[Records from a collection]

────

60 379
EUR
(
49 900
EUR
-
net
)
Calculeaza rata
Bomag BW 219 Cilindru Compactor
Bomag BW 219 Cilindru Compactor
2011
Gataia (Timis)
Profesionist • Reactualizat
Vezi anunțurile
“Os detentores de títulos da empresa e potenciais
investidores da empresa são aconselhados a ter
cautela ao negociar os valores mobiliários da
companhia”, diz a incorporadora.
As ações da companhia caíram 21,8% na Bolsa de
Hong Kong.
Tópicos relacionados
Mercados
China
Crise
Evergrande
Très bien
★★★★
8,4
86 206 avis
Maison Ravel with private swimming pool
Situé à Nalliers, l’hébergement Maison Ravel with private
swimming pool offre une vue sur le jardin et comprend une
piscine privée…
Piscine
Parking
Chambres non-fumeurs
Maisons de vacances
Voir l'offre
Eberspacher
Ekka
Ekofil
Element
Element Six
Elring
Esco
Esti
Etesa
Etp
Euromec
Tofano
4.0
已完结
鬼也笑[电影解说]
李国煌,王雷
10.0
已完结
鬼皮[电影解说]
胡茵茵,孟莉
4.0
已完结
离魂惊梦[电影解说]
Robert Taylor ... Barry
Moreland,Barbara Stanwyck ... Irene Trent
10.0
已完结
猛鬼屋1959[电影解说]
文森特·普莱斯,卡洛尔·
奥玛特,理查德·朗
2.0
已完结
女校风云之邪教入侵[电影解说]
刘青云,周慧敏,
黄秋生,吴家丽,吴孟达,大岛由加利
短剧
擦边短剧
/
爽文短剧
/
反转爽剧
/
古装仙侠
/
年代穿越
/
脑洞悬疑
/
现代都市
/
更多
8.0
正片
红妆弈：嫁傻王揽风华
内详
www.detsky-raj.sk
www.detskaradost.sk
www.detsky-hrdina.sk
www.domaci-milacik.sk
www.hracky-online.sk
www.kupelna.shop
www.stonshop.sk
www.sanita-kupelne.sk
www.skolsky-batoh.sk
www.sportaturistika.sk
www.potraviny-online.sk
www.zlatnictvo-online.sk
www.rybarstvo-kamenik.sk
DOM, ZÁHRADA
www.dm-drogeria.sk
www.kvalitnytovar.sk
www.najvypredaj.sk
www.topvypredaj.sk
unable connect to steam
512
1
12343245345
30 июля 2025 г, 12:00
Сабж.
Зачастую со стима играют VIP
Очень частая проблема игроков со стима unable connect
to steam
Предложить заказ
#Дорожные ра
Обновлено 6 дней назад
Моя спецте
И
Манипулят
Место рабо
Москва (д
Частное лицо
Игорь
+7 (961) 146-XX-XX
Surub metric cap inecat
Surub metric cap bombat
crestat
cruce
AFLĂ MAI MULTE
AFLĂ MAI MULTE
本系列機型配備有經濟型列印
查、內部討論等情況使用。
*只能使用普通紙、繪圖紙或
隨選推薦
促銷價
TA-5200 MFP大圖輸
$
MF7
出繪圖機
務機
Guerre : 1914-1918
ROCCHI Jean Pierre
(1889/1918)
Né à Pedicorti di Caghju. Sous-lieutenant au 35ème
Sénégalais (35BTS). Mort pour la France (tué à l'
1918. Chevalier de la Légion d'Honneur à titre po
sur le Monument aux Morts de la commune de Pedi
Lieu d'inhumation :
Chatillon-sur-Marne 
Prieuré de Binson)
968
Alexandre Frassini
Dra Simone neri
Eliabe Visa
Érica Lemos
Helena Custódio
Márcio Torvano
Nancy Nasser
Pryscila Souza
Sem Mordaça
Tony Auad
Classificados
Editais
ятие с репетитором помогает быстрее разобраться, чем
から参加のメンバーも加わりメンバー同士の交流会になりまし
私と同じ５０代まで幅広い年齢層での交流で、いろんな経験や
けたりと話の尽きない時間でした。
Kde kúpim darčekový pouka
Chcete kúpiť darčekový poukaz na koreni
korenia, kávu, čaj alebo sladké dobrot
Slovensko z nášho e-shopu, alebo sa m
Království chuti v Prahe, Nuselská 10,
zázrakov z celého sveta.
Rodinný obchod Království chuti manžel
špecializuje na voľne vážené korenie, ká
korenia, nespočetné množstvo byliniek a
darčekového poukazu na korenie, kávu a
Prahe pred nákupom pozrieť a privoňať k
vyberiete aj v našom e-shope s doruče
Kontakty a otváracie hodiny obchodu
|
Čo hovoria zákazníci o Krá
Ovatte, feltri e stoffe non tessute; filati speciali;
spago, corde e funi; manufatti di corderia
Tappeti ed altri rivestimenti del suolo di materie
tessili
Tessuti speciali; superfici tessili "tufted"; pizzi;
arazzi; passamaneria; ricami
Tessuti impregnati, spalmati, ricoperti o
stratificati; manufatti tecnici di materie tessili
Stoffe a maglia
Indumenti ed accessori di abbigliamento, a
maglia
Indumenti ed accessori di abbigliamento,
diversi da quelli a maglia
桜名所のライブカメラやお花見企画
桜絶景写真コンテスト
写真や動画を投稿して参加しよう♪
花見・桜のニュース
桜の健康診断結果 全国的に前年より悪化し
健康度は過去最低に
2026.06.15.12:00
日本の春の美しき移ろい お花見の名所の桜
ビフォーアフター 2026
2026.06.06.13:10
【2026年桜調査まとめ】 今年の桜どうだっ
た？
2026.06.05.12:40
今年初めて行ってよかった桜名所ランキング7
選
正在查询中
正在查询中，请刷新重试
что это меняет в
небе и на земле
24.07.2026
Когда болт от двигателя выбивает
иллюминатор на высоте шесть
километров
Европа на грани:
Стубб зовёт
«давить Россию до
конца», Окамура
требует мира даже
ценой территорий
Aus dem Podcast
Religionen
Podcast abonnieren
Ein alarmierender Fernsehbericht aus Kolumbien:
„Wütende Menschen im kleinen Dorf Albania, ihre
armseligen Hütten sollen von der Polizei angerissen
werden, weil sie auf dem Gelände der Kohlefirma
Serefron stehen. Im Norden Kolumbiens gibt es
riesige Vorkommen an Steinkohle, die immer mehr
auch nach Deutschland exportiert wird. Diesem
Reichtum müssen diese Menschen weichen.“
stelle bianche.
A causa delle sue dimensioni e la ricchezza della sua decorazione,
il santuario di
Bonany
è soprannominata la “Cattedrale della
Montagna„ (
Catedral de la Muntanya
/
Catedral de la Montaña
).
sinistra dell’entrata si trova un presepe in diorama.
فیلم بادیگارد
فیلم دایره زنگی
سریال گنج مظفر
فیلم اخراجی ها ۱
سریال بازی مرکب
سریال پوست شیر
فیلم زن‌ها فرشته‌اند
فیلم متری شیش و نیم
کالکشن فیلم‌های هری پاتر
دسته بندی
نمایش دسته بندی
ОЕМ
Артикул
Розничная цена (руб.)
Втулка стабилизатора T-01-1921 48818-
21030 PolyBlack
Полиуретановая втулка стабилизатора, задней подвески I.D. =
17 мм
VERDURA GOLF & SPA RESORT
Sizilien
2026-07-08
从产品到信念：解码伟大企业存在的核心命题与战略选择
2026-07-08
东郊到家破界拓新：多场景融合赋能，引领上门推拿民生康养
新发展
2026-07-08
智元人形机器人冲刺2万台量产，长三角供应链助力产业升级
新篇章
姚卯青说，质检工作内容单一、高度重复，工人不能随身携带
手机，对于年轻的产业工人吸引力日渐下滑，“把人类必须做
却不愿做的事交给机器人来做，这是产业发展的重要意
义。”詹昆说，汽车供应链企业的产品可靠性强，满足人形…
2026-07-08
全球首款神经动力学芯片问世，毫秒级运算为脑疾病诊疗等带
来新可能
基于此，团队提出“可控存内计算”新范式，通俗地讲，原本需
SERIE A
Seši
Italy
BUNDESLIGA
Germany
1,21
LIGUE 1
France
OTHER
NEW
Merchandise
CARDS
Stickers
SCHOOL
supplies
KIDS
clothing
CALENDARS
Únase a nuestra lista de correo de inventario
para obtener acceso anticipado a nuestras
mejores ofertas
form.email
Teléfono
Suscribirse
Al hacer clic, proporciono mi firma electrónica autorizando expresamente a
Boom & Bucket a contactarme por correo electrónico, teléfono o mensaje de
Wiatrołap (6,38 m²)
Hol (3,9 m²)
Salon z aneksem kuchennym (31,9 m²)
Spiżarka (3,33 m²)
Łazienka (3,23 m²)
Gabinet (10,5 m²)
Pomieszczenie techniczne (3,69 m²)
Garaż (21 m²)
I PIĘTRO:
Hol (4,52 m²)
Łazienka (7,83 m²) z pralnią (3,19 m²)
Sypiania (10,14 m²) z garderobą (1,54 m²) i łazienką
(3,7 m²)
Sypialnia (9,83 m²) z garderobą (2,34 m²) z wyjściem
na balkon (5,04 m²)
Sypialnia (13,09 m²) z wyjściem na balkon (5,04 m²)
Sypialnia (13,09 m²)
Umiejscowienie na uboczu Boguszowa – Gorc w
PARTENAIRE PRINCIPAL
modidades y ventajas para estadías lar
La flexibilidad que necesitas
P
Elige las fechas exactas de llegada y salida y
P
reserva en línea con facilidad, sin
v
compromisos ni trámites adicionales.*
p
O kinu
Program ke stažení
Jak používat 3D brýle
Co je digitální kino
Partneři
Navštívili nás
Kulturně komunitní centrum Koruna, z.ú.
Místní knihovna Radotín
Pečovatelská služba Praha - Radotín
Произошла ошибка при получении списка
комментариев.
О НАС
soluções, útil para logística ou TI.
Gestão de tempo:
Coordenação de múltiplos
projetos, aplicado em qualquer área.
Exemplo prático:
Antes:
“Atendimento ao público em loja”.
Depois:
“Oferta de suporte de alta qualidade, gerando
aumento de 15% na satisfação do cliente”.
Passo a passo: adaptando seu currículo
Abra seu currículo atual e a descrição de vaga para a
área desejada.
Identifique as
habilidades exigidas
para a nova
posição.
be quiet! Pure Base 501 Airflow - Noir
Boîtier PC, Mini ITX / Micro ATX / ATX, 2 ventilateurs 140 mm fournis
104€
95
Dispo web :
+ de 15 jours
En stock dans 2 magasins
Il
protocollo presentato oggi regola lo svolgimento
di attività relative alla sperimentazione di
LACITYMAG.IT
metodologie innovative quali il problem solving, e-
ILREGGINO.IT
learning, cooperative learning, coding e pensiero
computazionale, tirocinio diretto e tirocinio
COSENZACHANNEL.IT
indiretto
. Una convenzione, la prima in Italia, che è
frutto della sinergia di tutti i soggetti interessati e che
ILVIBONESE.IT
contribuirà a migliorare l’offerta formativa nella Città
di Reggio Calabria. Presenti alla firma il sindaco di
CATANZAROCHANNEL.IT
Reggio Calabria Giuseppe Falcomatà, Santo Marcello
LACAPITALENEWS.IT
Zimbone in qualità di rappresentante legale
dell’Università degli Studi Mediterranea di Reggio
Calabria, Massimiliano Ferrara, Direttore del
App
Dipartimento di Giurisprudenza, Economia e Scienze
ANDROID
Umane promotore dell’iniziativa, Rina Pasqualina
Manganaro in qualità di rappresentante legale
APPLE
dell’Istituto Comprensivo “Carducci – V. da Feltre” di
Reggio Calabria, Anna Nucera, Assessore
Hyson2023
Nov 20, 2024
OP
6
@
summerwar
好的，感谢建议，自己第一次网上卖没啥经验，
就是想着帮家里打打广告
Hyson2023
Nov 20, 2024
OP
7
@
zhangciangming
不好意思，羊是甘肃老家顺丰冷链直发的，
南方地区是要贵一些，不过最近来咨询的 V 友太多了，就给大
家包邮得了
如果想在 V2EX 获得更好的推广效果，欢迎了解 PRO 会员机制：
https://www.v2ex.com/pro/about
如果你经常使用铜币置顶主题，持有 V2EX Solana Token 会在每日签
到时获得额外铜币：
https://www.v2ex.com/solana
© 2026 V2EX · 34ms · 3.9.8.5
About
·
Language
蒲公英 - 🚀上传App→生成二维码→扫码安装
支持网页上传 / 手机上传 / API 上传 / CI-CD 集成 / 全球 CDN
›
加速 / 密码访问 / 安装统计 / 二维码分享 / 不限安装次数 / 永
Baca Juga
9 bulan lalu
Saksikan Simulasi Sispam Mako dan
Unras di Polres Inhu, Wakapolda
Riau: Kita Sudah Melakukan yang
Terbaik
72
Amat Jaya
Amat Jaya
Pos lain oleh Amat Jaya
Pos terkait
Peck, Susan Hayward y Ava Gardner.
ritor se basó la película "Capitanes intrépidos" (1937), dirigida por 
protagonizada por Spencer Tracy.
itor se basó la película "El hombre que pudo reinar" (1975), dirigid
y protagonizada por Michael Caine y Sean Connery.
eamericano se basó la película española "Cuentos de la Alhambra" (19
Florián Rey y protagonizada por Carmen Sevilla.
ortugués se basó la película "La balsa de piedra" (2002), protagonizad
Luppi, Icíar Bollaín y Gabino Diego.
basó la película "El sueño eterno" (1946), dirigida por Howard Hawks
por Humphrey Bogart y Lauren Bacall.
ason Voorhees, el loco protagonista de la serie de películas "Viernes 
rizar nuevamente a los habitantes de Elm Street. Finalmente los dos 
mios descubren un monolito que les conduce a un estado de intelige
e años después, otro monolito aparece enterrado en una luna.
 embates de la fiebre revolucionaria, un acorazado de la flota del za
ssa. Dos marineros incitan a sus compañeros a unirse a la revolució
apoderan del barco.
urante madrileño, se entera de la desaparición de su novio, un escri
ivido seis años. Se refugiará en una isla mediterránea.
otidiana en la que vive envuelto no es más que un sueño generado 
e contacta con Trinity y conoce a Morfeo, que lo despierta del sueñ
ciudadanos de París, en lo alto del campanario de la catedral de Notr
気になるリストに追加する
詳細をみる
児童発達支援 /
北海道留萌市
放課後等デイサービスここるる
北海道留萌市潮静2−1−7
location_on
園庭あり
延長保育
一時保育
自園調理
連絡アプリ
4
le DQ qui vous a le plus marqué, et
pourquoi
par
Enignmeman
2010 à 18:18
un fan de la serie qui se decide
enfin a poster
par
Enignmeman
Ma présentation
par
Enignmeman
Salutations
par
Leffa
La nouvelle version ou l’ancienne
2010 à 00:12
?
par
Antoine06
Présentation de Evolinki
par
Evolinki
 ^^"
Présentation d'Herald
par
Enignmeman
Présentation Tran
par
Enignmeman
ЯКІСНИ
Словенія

────

ASSIGNMENT -> Print again the lines of the entries above that fall between the line holding "ao público em" and the line holding "LACAPITALENEWS.IT", inclusive, exactly as they stand.

COMPLETED TASK ->
“Atendimento ao público em loja”.
Depois:
“Oferta de suporte de alta qualidade, gerando
aumento de 15% na satisfação do cliente”.
Passo a passo: adaptando seu currículo
Abra seu currículo atual e a descrição de vaga para a
área desejada.
Identifique as
habilidades exigidas
para a nova
posição.
be quiet! Pure Base 501 Airflow - Noir
Boîtier PC, Mini ITX / Micro ATX / ATX, 2 ventilateurs 140 mm fournis
104€
95
Dispo web :
+ de 15 jours
En stock dans 2 magasins
Il
protocollo presentato oggi regola lo svolgimento
di attività relative alla sperimentazione di
LACITYMAG.IT
metodologie innovative quali il problem solving, e-
ILREGGINO.IT
learning, cooperative learning, coding e pensiero
computazionale, tirocinio diretto e tirocinio
COSENZACHANNEL.IT
indiretto
. Una convenzione, la prima in Italia, che è
frutto della sinergia di tutti i soggetti interessati e che
ILVIBONESE.IT
contribuirà a migliorare l’offerta formativa nella Città
di Reggio Calabria. Presenti alla firma il sindaco di
CATANZAROCHANNEL.IT
Reggio Calabria Giuseppe Falcomatà, Santo Marcello
LACAPITALENEWS.IT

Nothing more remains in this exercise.